By: John Dunn
Founder, Managing Editor, Host
The All Vol Call In Show
Chris Lofton: a name synonymous to Tennessee basketball. When one thinks of Lofton's illustrious career for the Vols, they may think about one of his many clutch performances, one of his big shots from seemingly another area code, or they may reflect on his character. Lofton is a well-beloved figure around Tennessee, and it's for more than his three-point shot. Lofton is as down-to-earth as they come and is widely regarded as one of the nicest guys around.

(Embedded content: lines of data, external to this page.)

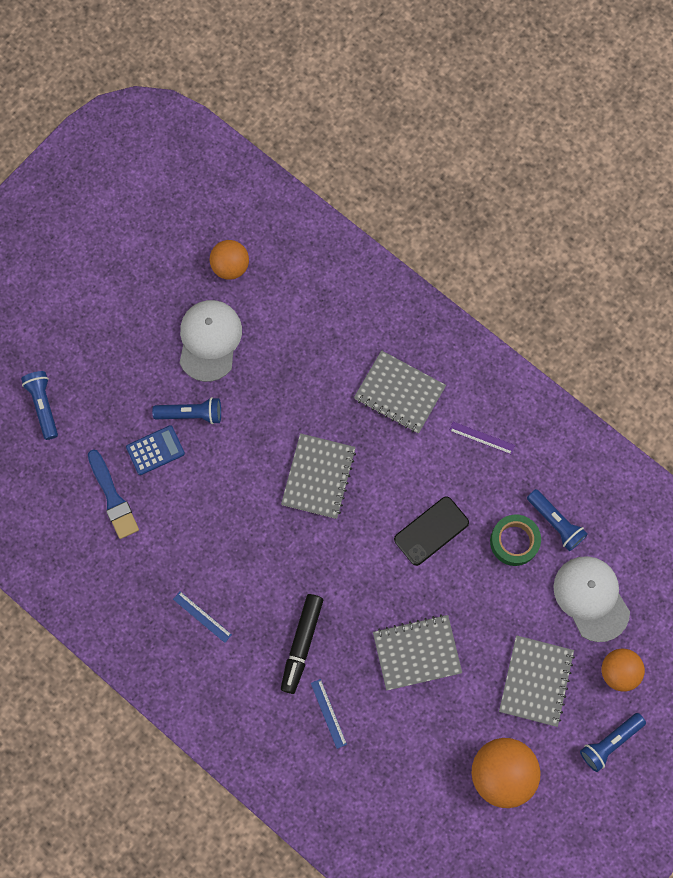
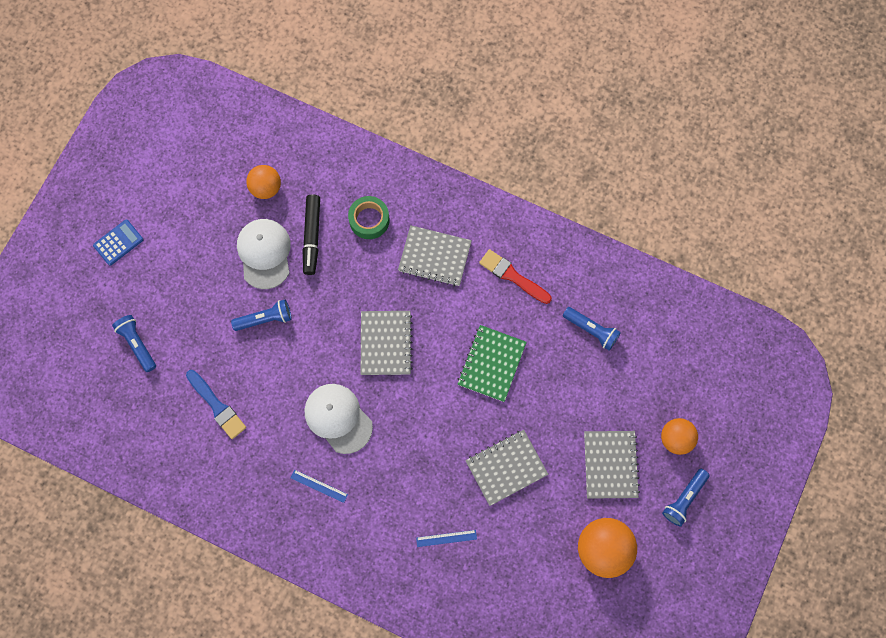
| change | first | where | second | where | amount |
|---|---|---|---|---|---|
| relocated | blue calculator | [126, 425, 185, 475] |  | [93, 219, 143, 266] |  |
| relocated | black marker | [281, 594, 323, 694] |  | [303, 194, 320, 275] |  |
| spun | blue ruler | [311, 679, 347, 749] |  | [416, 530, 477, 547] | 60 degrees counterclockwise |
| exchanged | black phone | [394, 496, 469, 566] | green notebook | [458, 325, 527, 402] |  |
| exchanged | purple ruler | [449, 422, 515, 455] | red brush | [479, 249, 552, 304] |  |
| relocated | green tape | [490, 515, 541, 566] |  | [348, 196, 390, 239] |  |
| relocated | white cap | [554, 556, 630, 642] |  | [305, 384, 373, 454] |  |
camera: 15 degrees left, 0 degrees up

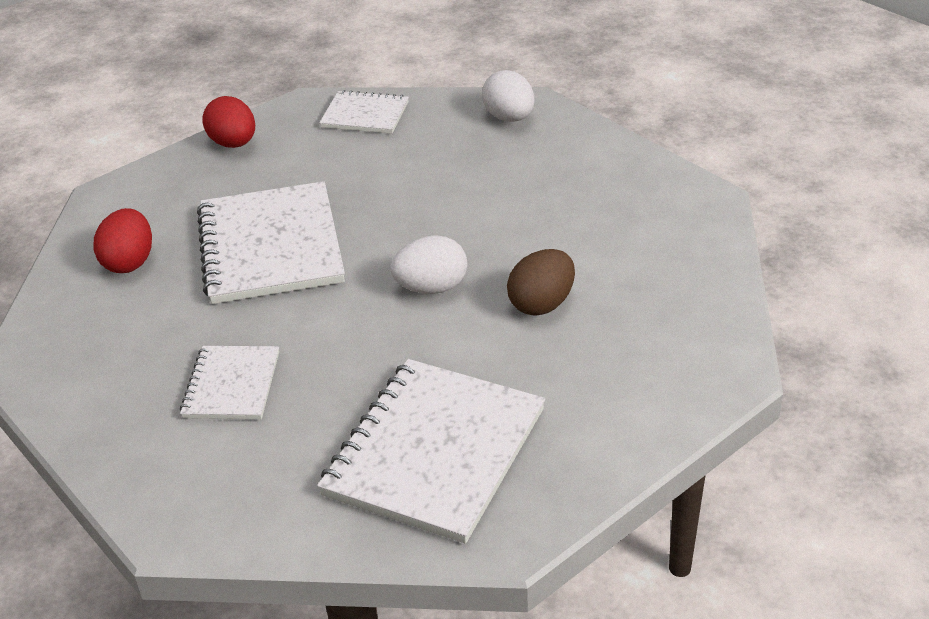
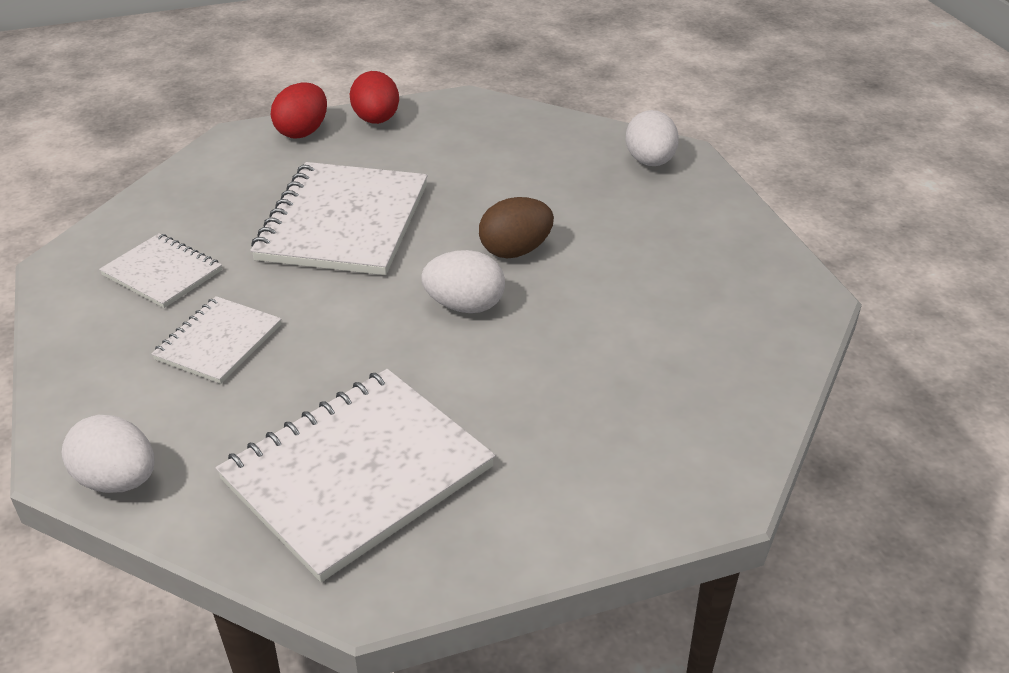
| change | first | where | second | where | amount |
|---|---|---|---|---|---|
| relocated | red egg | [93, 208, 152, 273] |  | [271, 82, 327, 139] |  |
| relocated | white notebook | [319, 90, 409, 134] |  | [99, 233, 222, 308] |  |
| relocated | brown egg | [507, 249, 575, 316] |  | [479, 197, 554, 258] |  |
| appeared |  |  | white egg | [62, 415, 155, 493] |  |
camera: 20 degrees right, 0 degrees up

Earlier this week, while attending a Tennessee men's basketball practice, coach Rick Barnes pulled Lofton on to the court and began to reminisce about some of the big moments throughout his career, including his shot-heard-round-the-world against Kevin Durant when Barnes was on the opposing sidelines, still serving as the coach at the University of Texas. Barnes spoke on Lofton's preparation-heavy mentality and his relentless work ethic. He then asked Lofton if he had ever thought about what it would be like to have his jersey retired. It was right then that Lofton caught on to what Barnes was doing, and he was informed that his jersey would be hanging in the rafters of Thompson-Boling Arena.
Lofton's jersey retirement is set for the Tennessee/Kentucky matchup in Thompson-Boling this season; a fitting game for the "cat killer."

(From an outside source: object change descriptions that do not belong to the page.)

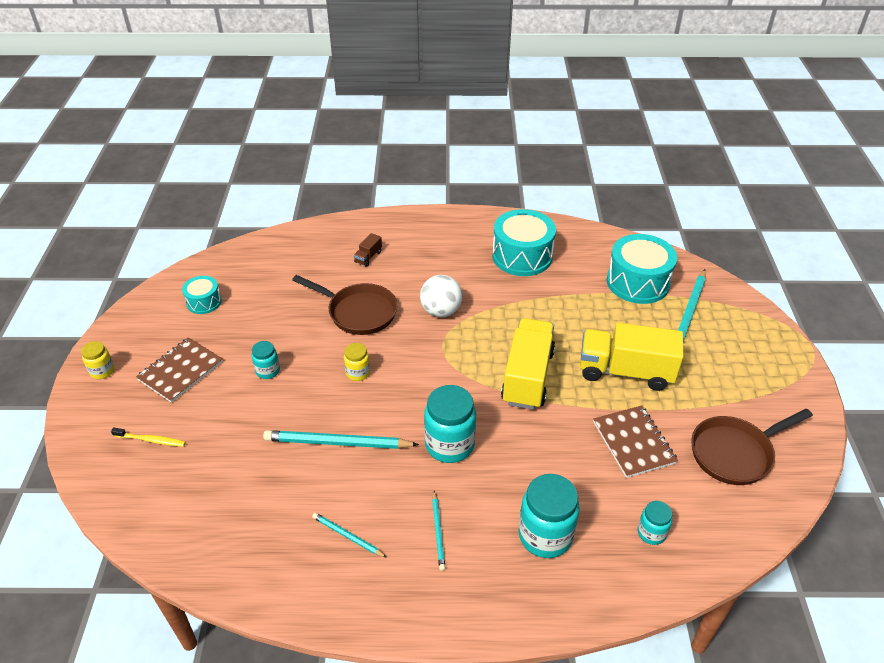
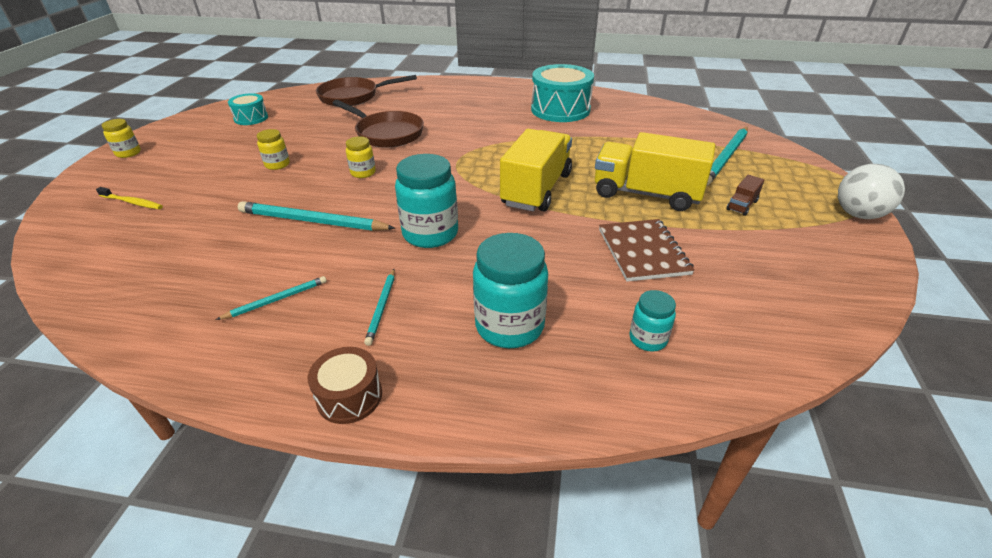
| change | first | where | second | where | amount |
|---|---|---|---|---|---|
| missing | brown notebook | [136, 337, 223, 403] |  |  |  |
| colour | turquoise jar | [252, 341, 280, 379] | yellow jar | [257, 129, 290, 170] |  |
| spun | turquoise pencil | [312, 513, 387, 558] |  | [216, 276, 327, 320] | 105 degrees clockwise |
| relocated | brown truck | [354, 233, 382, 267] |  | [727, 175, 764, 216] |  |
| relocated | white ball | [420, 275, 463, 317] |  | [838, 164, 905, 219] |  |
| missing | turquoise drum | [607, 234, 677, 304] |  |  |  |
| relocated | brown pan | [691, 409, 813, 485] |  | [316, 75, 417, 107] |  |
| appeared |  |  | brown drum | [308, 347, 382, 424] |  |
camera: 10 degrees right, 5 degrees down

In an interview with the All Vol Call in Show, Lofton spoke on what it meant to have his jersey retired by his Alma Mater.
"This is very special to me," he said. "Tennessee gave me a chance when nobody else did, so I literally gave my all for Tennessee. I never wanted to cheat them and wanted to show how appreciative I was of being there.
Lofton has a long list of accolades and awards but stated that having his jersey retired by Tennessee was as big as they come.
"This would be number-one when it comes to awards and stuff," he said. Having your jersey retired at this level is very special; it’s so rare. God is great."
There was no doubt in Lofton's mind that he would one day become an SEC legend. With the help of his coaches and teammates, he did just that.
"In practice we pushed each other to become better," he said. "We knew that it would make us a better team. Bruce (Pearl) did a great job of making us compete at a high level daily. He was a proven winner, so we had no choice but to follow his lead. The way I worked extra hard in the weightroom and on the court, I wanted to be a legend. My favorite players were MJ and Kobe, so I always loved how they treated the game, and how serious it was to them. It was a war every time they stepped on the court, and it was the same for me."